The trickier problem is determining when the parties are ready for peace. Bush’s prediction about Nobel prizes proved prescient, but history will never be able to record whether his cynicism also led to his empty-handedness. When Bush shifted towards diplomacy in his second term, his timing was off.

A tragic pattern emerges from Indyk’s account of the failure of diplomacy under Clinton: one side is ready for peace, but the other is not. On the Israel-Palestinian front, Indyk’s blame falls almost entirely on Arafat, whom he describes as manipulative, untrustworthy and fearful of peace. On the Israel-Syria front, Indyk blames both sides, though he is more critical of the former Syrian President Hafez al-Assad, who, he believes, was deeply insecure and never finally bold enough to demonstrate publicly to either the Syrian or Israeli public that he was committed to peace. But Barak, who was Israeli prime minister during the US-sponsored Israeli-Syrian negotiations in 1999–2000, is also blamed, particularly for backing away from the first serious effort at a deal at Shepherdstown, in 2000 (Assad is blamed for backing away from the second effort at Geneva two months later).

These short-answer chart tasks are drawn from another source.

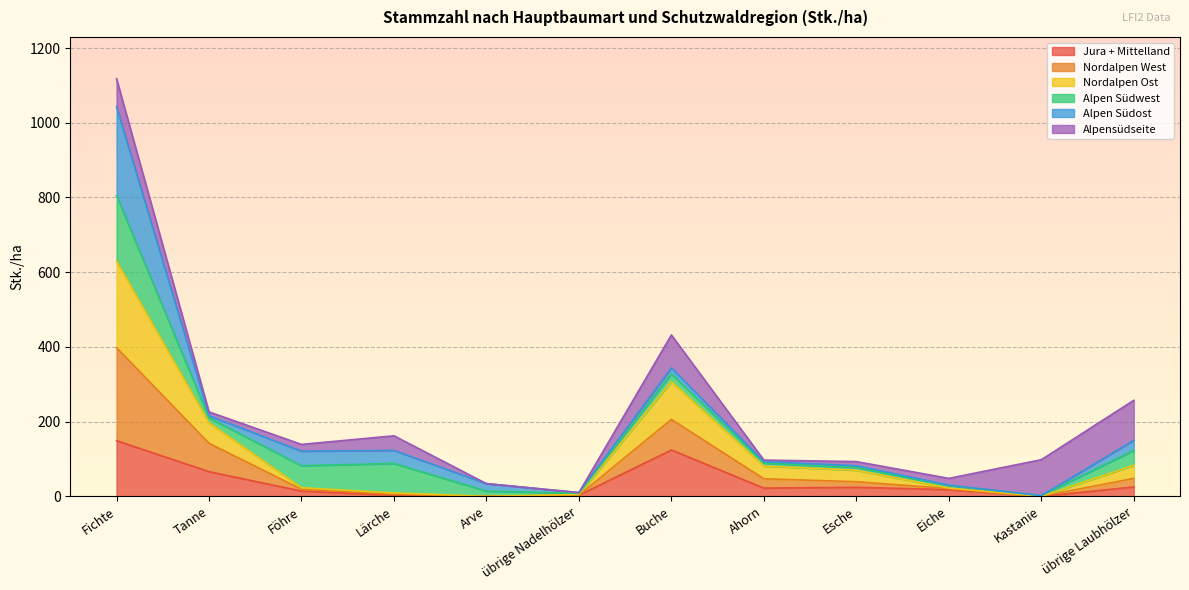

At which category is the sum across all series the highest?

Fichte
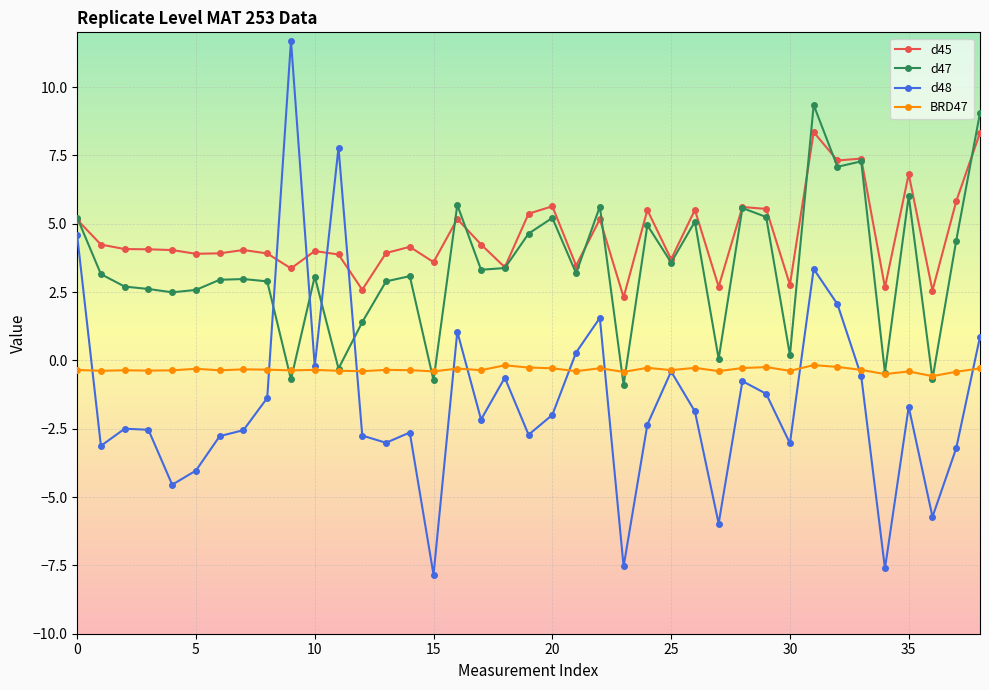

How many categories are shown in the chart?

39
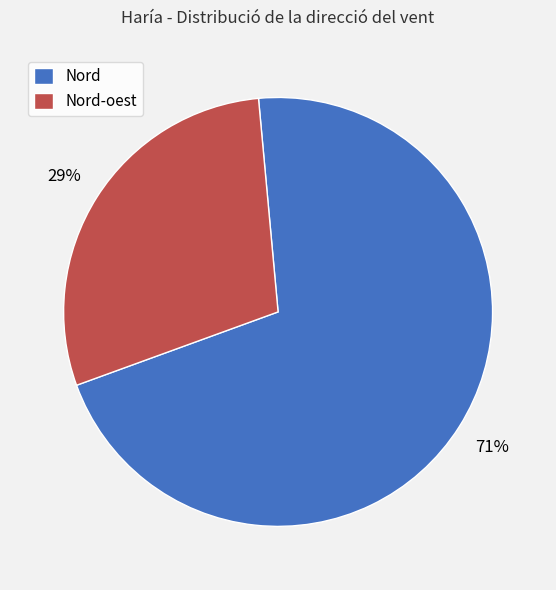

Is Nord the majority of the pie?

Yes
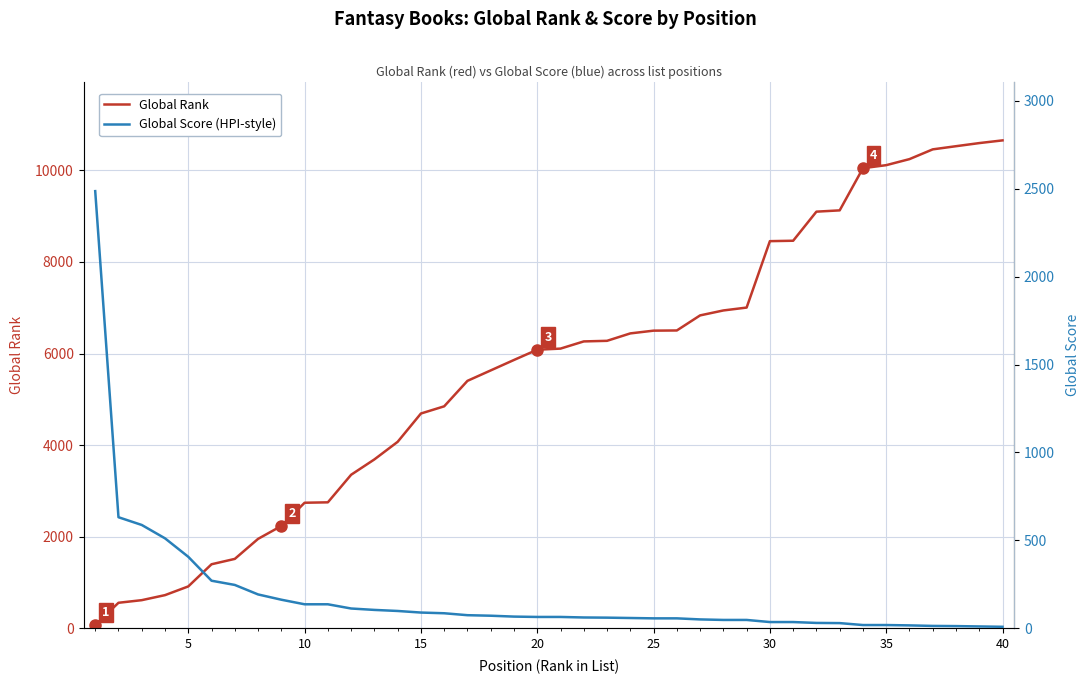

The Global Score (HPI-style) series shows 85 at 26. True or false?

False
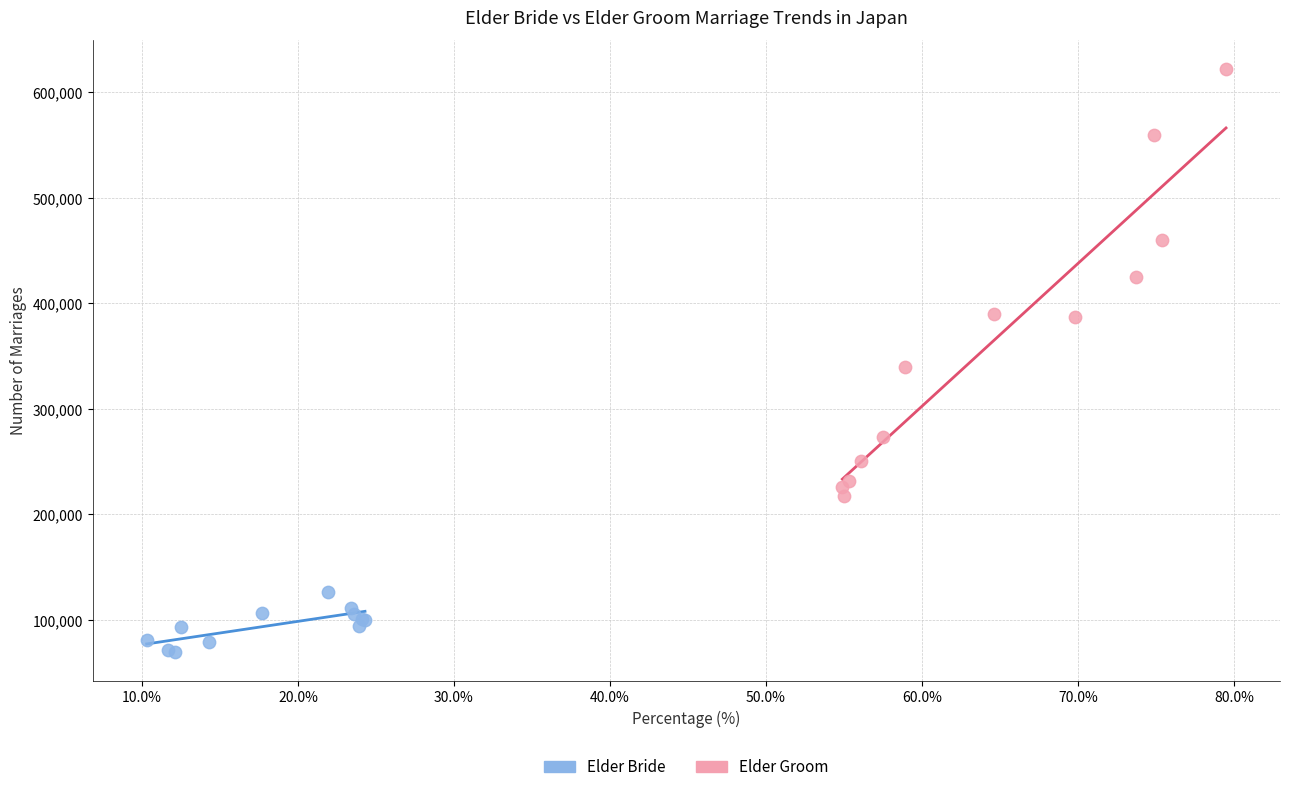

What are all the series names shown in the legend?

Elder Bride, Elder Groom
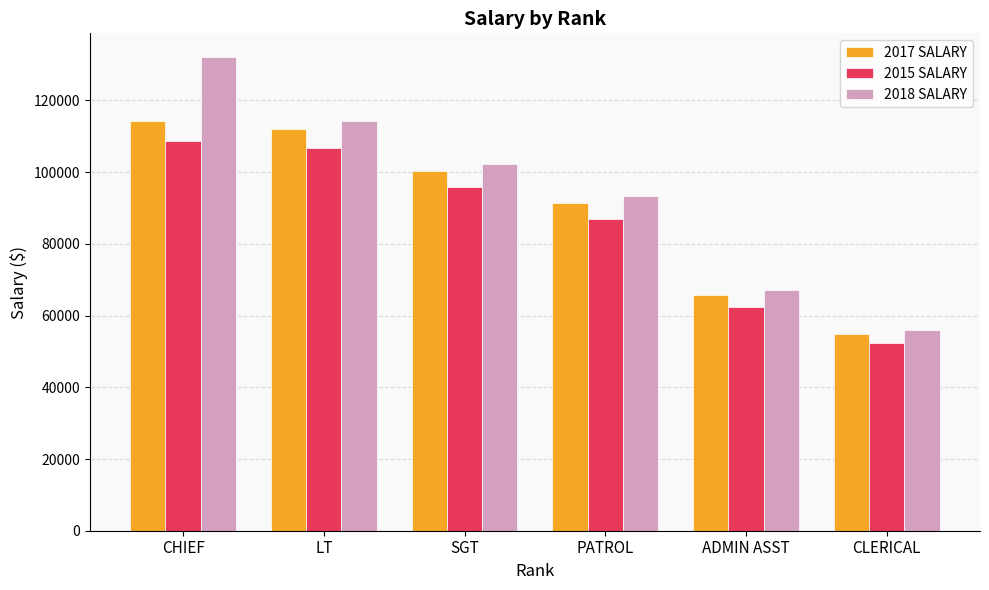

What is the highest value of the 2018 SALARY series?

132121.8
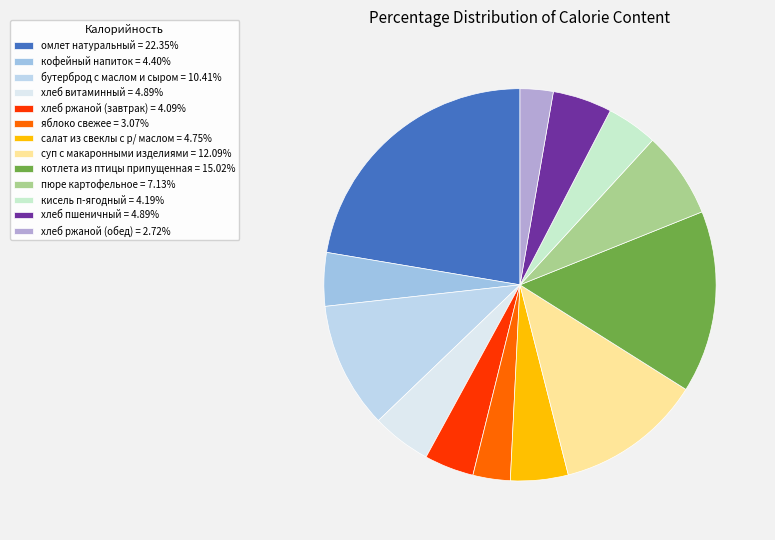

To the nearest percent, what is the average slice percentage?

8%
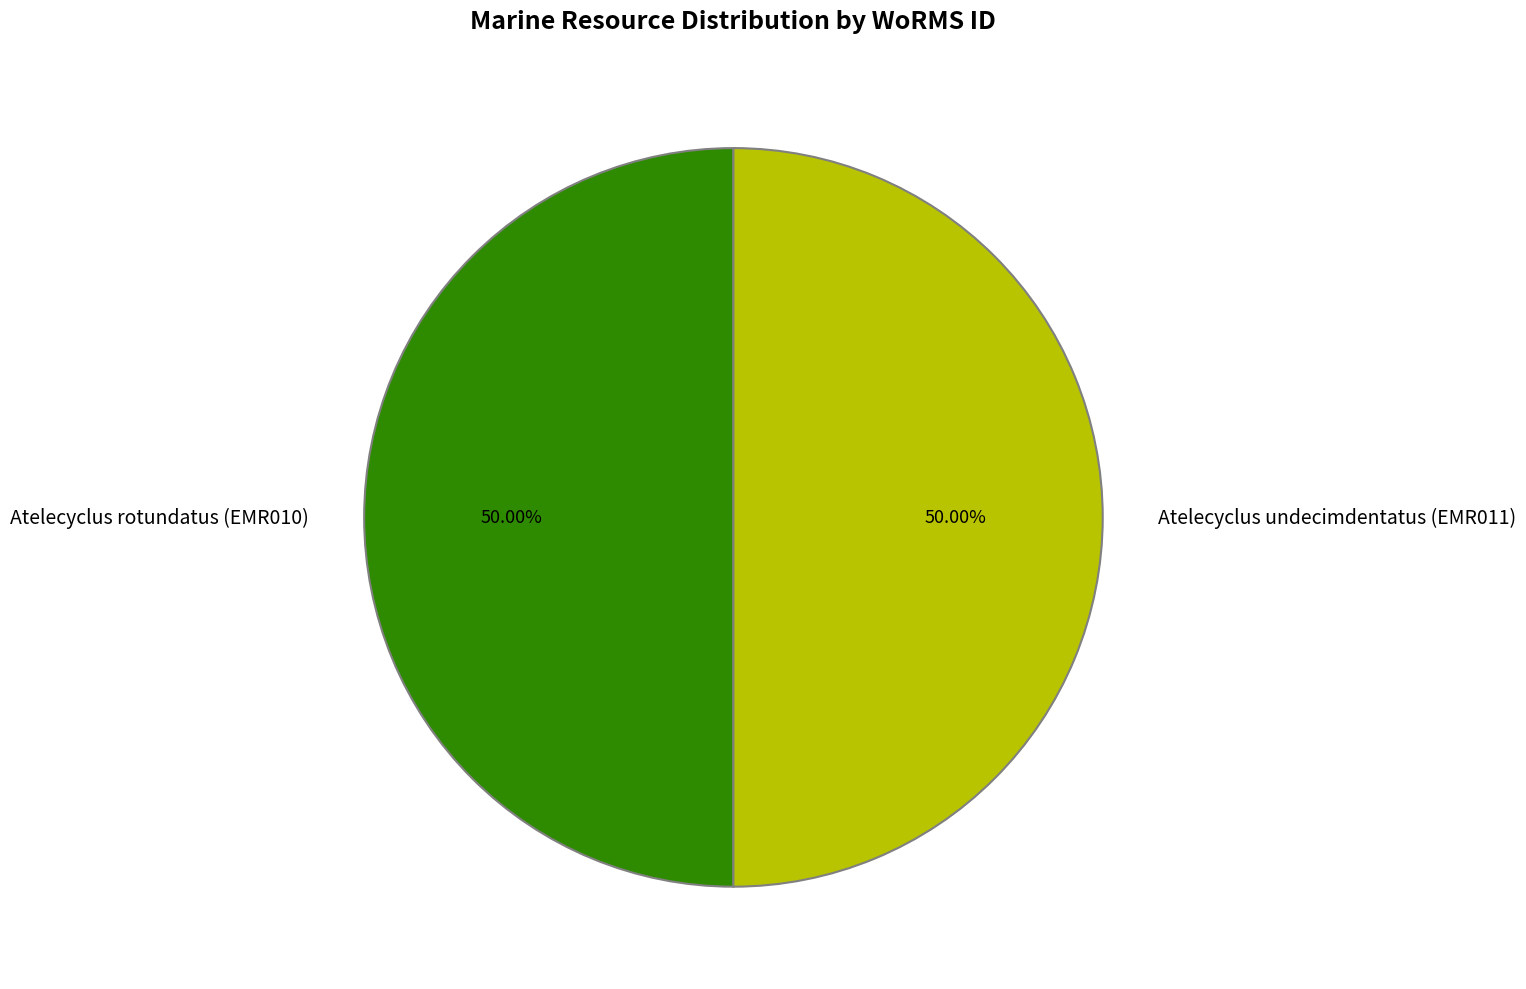

Approximately how many times larger is the value at Atelecyclus rotundatus (EMR010) compared to Atelecyclus undecimdentatus (EMR011)?

1.0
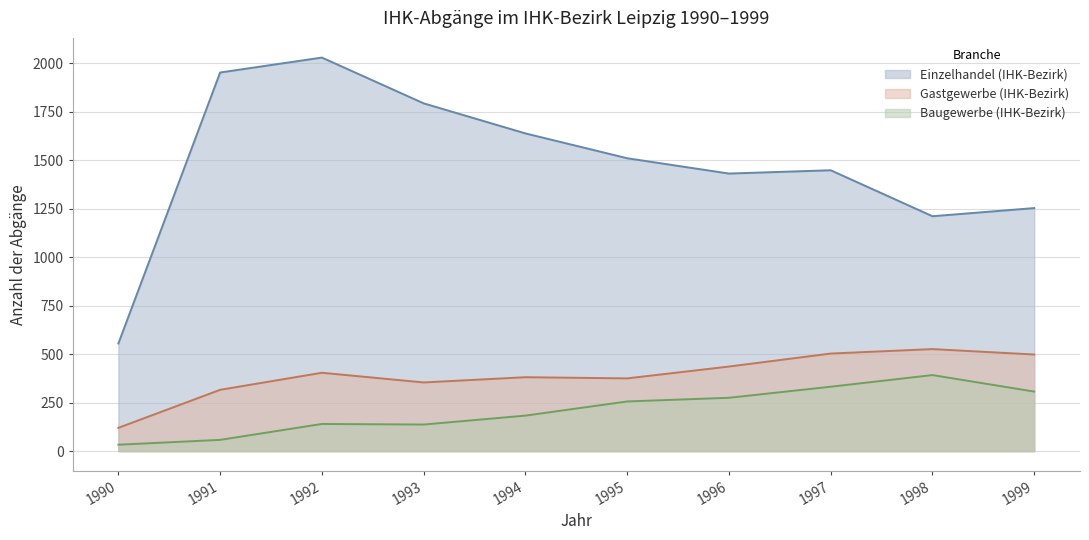

Is the value of Gastgewerbe (IHK-Bezirk) at 1990 greater than the value of Einzelhandel (IHK-Bezirk) at 1994?

No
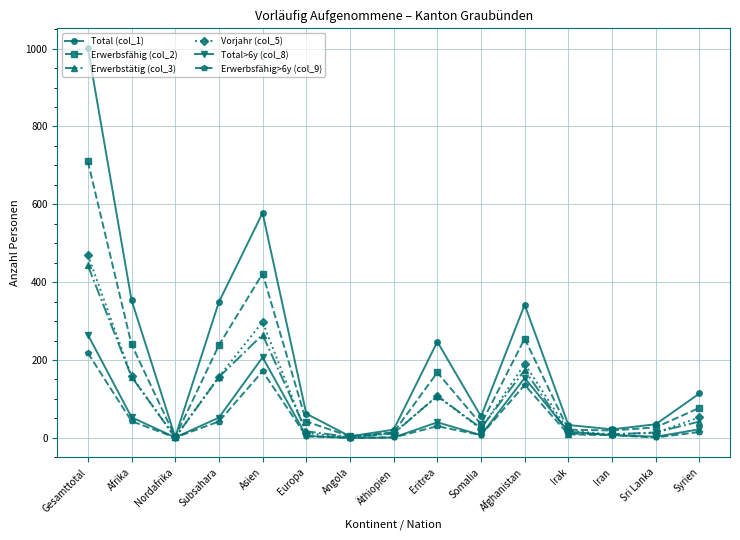

Which series changed the most between Äthiopien and Eritrea?

Total (col_1)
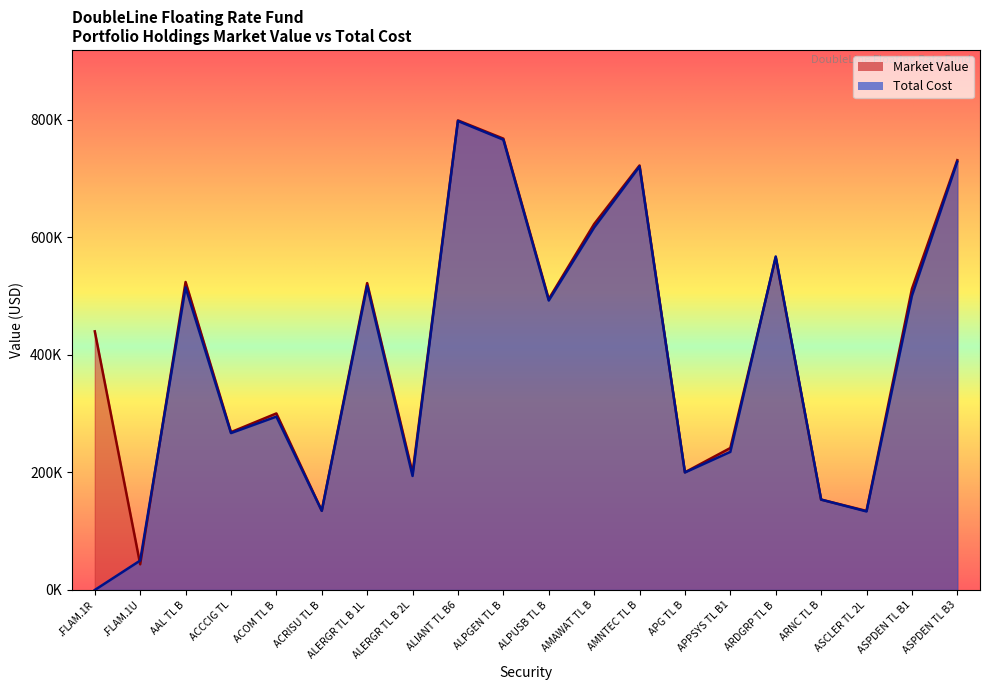

What is the total value across all series at .FLAM.1R?

440060.0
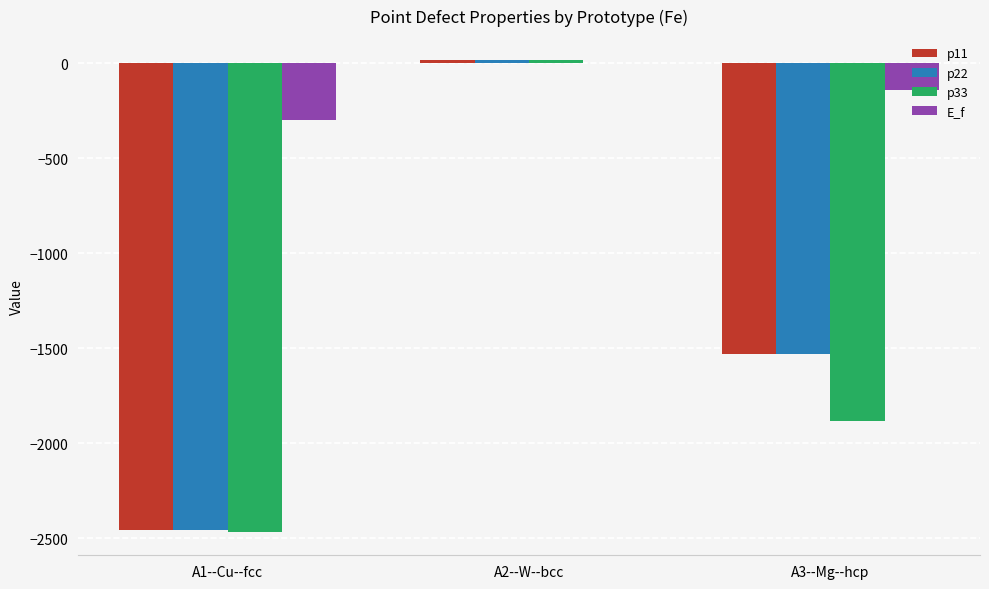

What is the sum of all p11 values?

-3968.9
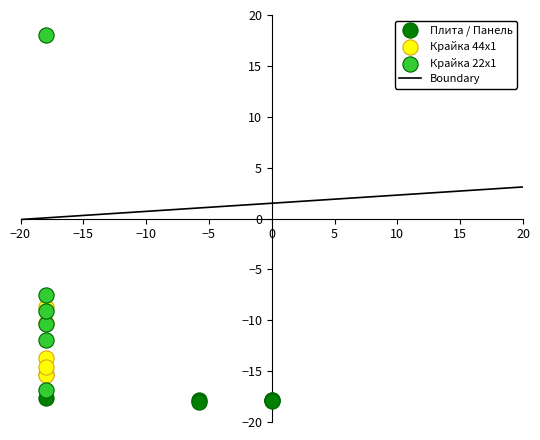

Which series contains the highest Y value?

Крайка 22x1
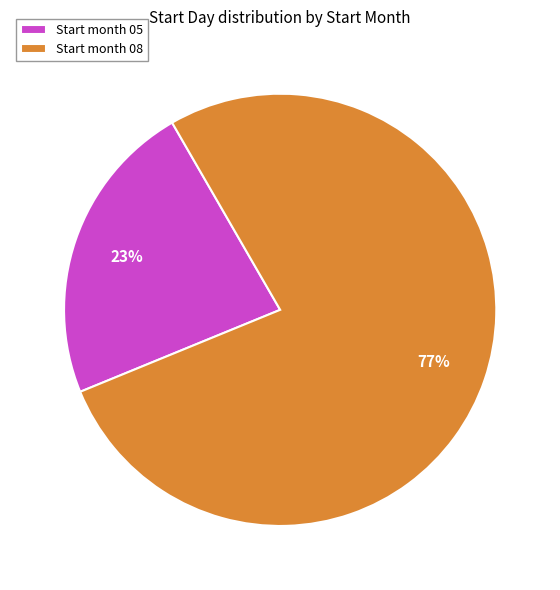

Rank the categories by value from lowest to highest.

Start month 05, Start month 08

Indyk, who wants to impart lessons from his own diplomatic mistakes, sifts through the many causes of the failures of all these talks. Occasionally, he is too ready to stretch breakthroughs and failures into rules of statecraft. But the value of his book is that it recalls a time when the warring parties tried and went close – very close, according to Indyk – to making peace.

Despite all the bad faith that surrounded these endless initiatives, they did not begin – or rarely began – with failure as a foregone conclusion. Even when one leader or another used the failure of a summit to convince a domestic audience of his toughness, this still tended to be part of a broader aim of preparing the public for future concessions.

Indyk’s efforts are evidence of a time and an atmosphere that are too often forgotten. Back then, peace was a possibility and the failure of negotiations had yet to be coloured by history with the shades of destiny.